Birmingham City Council’s Cultural Commissioning Team are keen to find ways to have the most impact with very little resources from them – the financial mess of the local authority and country’s finances are well known.
It’s not been a project without challenge, mostly managing expectations and well meaning interference in delivery by those in Birmingham City Council. Pressure was on us as coordinators to do things in a certain way, to convince businesses to take on the financial burden of local arts provision as council budgets become smaller and smaller, and there were disagreements as how to deliver at times. At one point when I was told that spending most of the money on one big event was not the way forward I sent one of my polite but clear emails pointing out the project was titled Community Based Budgeting and not Local Authority Based Budgeting. That they needed to trust the structure of the pilot and if something failed they needed to allow that to happen. Ultimately they needed to have faith that the community and I knew what we were doing to make the project a success and to meet expected impacts and ambitions.
My leadership approach is about supporting people to be successful – not to fail. In education they refer to ‘scaffolding the learning’ providing the key pillars of structure and knowledge to allow students to learn through discovery and action, with the teacher as guide and expert. This is how I am working in Castle Vale. I am the expert with the wealth of knowledge and experience. The people I’m working with all bring their experiences and skills and enthusiasm. By giving them the right support, guidance and permissions, they are helping to make things happen and the learning takes place so that they can repeat and build on that as much as they want to.

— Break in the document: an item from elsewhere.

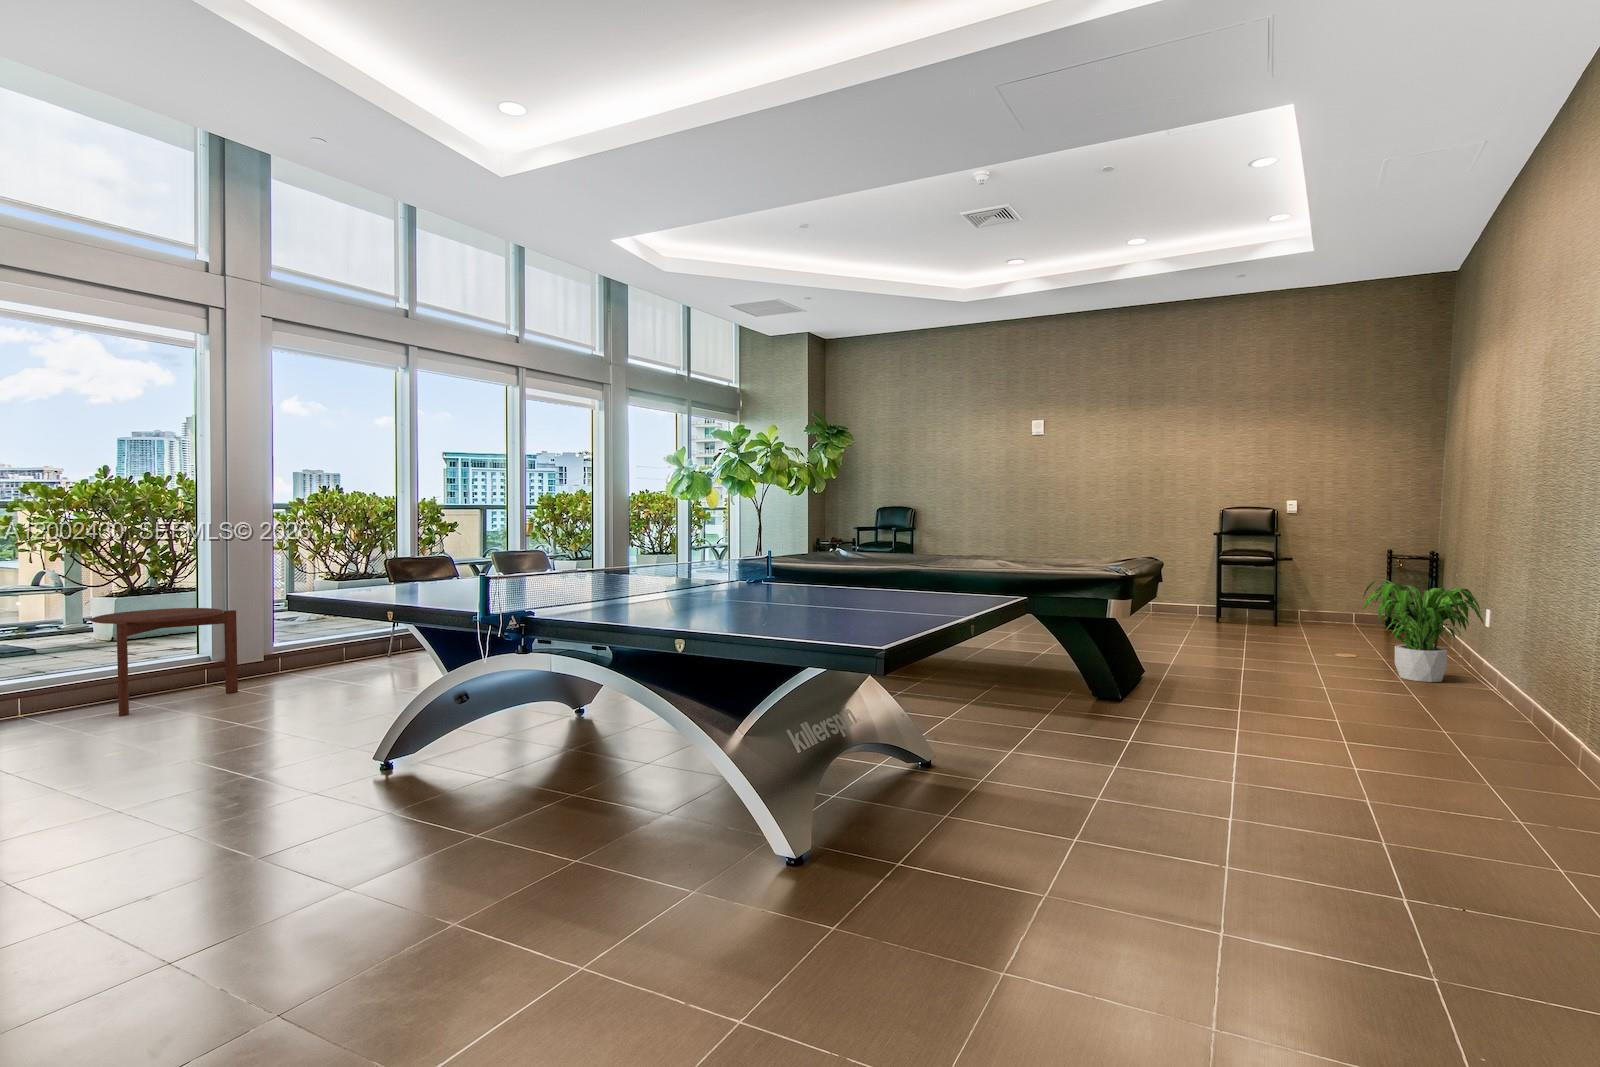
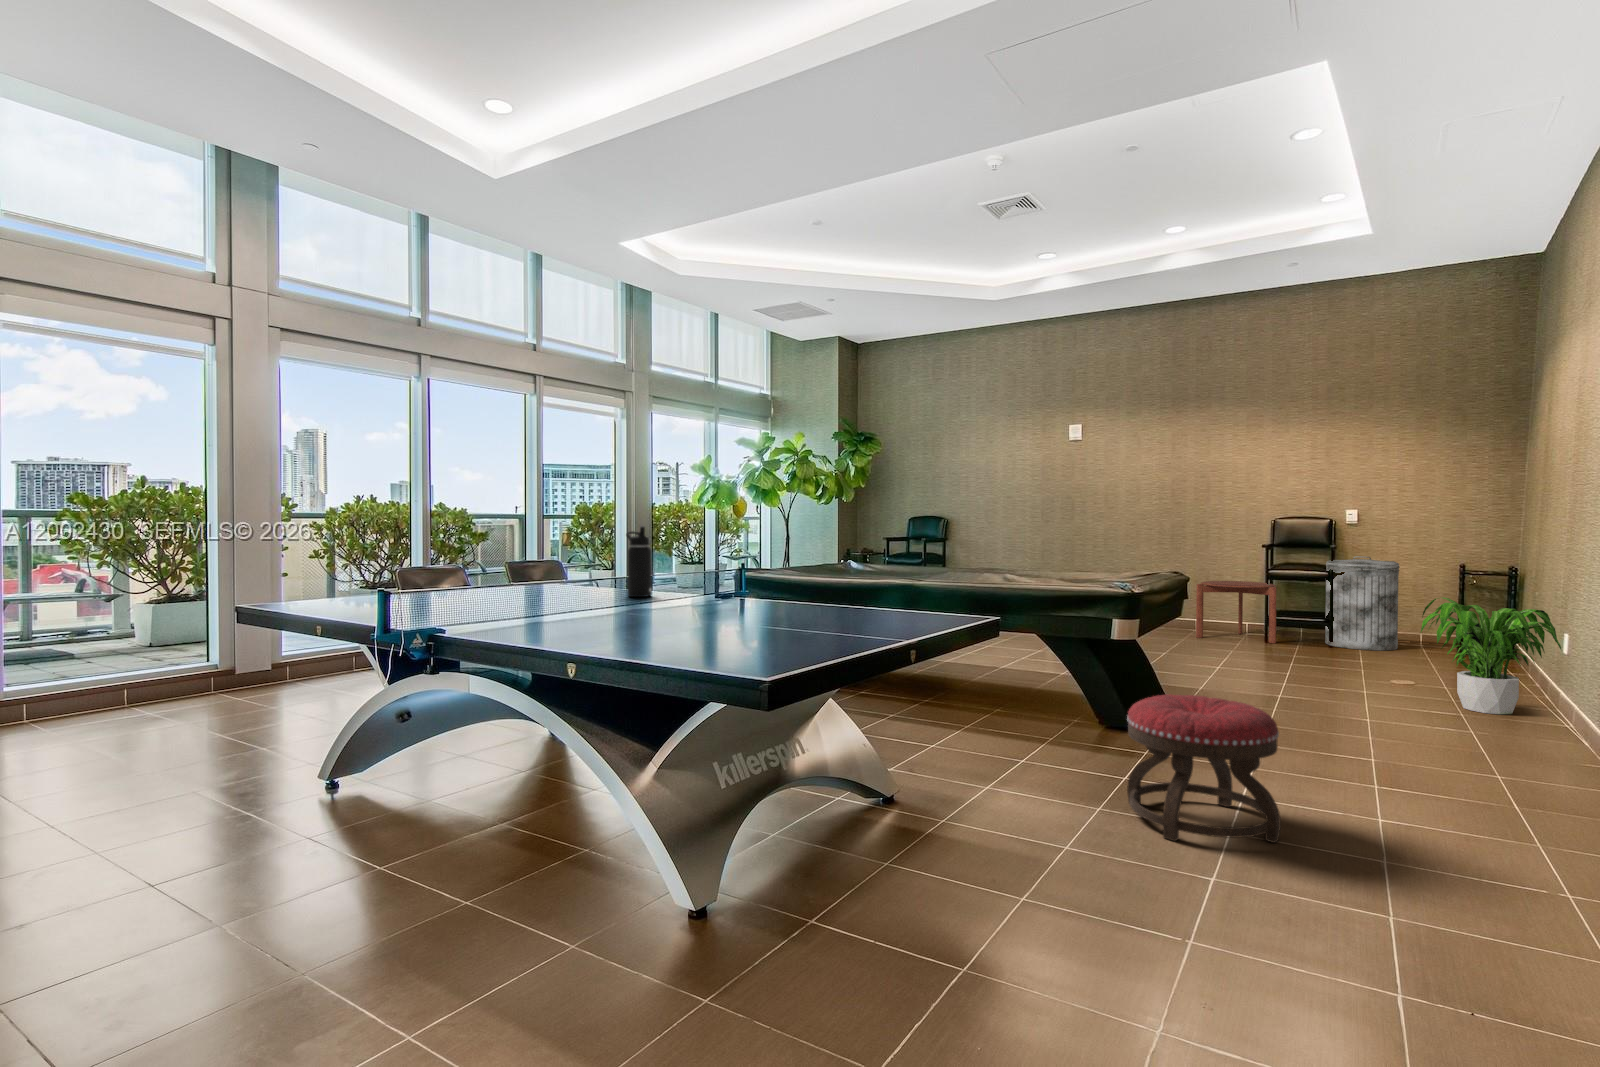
water bottle: none [665,517,691,584] -> present [626,526,652,597]
trash can: none [1270,544,1336,630] -> present [1325,556,1400,651]
side table: present [90,608,238,716] -> present [1196,581,1277,643]
ottoman: none [1134,664,1271,791] -> present [1127,694,1281,843]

To go back to the areas I identified at the beginning of the blog, leadership is about: the role of the central leader; the leadership team; the vision; the quality input; how resources are used; courage and risk taking. Through the pilot I have been central to the success but only because I also built around me a solid leadership team, with a shared ambitious vision, that drew on excellent people to guide and support – with the resources to do what was needed, of the quality it should be – sticking to our central principles and drawing on our courage to take the risks needed. From one leader, many emerged and from strong leadership principles, leadership is cultivated and sustained.
The commissioners wanted to see sustainability beyond the project, they thought that this was about training, setting up committees and a wealthy business to finance it all. Sustainability is about creating the right eco-system for continuing existence. In Castle Vale the people have grown through this experience and will continue to grow with the right balance of input but it does take some kind of input. You can’t get something out without putting something in but that’s an entirely different blog article.